Grâce à l’Afrique du Sud: Madagascar devient pays partenaire des Brics

Après Abu Dhabi, le président de la Refondation, Michael Randrianirina, a mis récemment le cap sur l’Afrique du Sud où il a rencontré son homologue Cyril Ramaphosa. A cette occasion, il a sollicité l’appui de l’Afrique du Sud, le seul pays du continent membre des Brics, pour permettre à Madagascar, de marquer son retour sur la scène internationale. Résultat, le pays participera au prochain sommet du groupe, prévu cette année en Inde en juin et juillet.

A l’instar de sa participation à l’Abu Dhabi Sustainability Week 2026, Michael Randrianirina a mis en avant les atouts de Madagascar, pour attirer des investisseurs étrangers, lors de ses échanges avec Cyril Ramaphosa.
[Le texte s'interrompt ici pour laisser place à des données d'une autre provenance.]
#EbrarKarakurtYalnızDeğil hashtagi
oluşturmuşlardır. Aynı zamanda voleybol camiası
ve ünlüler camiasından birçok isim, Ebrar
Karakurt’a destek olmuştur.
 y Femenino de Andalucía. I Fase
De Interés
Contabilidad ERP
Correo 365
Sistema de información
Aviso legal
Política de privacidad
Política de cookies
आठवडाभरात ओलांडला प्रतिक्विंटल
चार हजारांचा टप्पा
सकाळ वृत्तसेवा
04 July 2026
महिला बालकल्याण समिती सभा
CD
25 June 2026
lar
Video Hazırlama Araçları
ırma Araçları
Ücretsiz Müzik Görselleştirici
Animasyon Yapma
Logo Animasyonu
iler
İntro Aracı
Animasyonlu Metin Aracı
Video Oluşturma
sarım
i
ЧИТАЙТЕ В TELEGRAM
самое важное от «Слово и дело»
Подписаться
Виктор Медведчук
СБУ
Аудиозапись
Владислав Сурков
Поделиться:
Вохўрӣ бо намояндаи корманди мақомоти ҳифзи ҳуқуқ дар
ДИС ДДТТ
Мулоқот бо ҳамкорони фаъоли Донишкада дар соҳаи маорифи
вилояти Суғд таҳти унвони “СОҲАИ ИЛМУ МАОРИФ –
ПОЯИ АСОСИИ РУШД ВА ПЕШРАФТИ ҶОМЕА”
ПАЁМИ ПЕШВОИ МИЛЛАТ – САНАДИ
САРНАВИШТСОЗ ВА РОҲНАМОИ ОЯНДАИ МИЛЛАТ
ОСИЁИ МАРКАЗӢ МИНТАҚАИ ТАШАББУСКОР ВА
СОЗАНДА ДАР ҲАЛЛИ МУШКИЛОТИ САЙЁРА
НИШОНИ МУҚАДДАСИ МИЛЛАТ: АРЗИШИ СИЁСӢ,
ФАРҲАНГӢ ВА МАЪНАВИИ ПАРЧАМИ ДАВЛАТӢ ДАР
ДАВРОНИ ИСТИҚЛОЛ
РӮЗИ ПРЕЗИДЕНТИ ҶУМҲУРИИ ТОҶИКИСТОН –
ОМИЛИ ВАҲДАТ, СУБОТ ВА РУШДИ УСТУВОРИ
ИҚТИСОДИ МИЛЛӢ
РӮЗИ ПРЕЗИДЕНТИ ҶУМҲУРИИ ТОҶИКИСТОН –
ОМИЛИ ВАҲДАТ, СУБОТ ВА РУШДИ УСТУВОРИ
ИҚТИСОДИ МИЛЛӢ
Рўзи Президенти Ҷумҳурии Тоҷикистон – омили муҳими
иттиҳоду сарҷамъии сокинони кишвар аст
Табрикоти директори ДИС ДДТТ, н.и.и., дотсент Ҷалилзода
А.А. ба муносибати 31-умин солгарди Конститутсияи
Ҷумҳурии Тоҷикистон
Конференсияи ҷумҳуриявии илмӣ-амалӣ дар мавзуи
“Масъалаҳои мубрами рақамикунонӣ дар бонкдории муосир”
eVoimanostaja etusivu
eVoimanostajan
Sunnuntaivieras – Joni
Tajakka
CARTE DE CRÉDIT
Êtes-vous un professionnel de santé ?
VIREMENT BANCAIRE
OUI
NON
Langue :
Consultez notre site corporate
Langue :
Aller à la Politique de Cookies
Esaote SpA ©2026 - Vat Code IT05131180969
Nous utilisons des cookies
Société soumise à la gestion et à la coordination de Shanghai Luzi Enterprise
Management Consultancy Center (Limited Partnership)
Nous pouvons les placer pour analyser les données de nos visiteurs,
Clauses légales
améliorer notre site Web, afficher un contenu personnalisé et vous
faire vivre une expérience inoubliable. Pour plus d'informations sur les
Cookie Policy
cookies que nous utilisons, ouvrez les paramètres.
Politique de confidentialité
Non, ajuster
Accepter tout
Il a également fait part de la volonté malgache de se rapprocher des Brics.
D’ailleurs, le président malgache a alors annoncé, à son retour à Ivato que désormais Madagascar intègre les Brics en tant que pays africains partenaire, avec le Ni­géria, l’Algérie et l’Ouganda. Pour officialiser cette adhésion, Madagascar est invité à participer au prochain sommet du groupe en Inde.
Le président Michael Randrianirina a également demandé le soutien sud-africain pour défendre la réintégration de Madagascar au sein de l’Union africaine. Malgré son retour officiel au sein de la Sadc, le pays reste en effet suspendu des instances de l’UA, faisant de l’Afrique du Sud un partenaire stratégique clé pour appuyer cette démarche.

Jeu d’équilibre
Ce changement de cap de la diplomatie malgache, intervient dans un contexte géopolitique particulier. Les relations entre Antananarivo et Wa­shing­ton connaissent effectivement un certain regain, marqué par la décision du Congrès américain de prolonger l’Agoa jusqu’en 2028, après sa suspension en septembre 2025. Avec ce programme, plusieurs produits malgaches, notamment le textile et la vanille, bénéficient d’un accès en franchise de droits au marché américain, un levier économique non négligeable, notamment pour plus de 100.000 employés malgache du secteur textile.
En outre, le rapprochement avec l’Afrique du Sud et le BRICS est tout à fait logique avec la proximité géographi­que et l’influence sud-africaine dans la région. Toutefois, les tensions persistantes entre Washington et Pretoria, alimentées par des accusations américaines à l’encontre du gouvernement sud-africain concernant le traitement des Afrikaners, ainsi que la plainte déposée par l’Afrique du Sud contre Israël devant la Cour internationale de justice. A cela s’ajoute la position des Brics en faveur de la dé-dollarisation des échanges commerciaux mondiaux, un projet observé avec attention par les grandes puissances occidentales.
Par ailleurs, Madagascar renforce ses coopérations sécuritaires, notamment avec la Russie dans le domaine de l’armement, et avec la Chine à travers un projet de mise en place d’une usine d’armement. Ces partenariats traduisent une volonté de diversification stratégique, tout en entretenant les relations avec les partenaires occidentaux.
Au-delà des annonces, la diplomatie malgache cherche un point d’équilibre. En multipliant les ouvertures et élargissant son réseau d’alliances, Ma­dagascar entend réduire sa dé­pendance à un seul pôle d’influence, tout en préservant ses relations traditionnelles avec les Occidentaux, dont la Fran­ce. Une stratégie prudente, dont l’efficacité dépendra de la capacité des dirigeants malgaches à jongler durablement entre intérêts économi­ques, considérations géopolitiques et respects de souveraineté.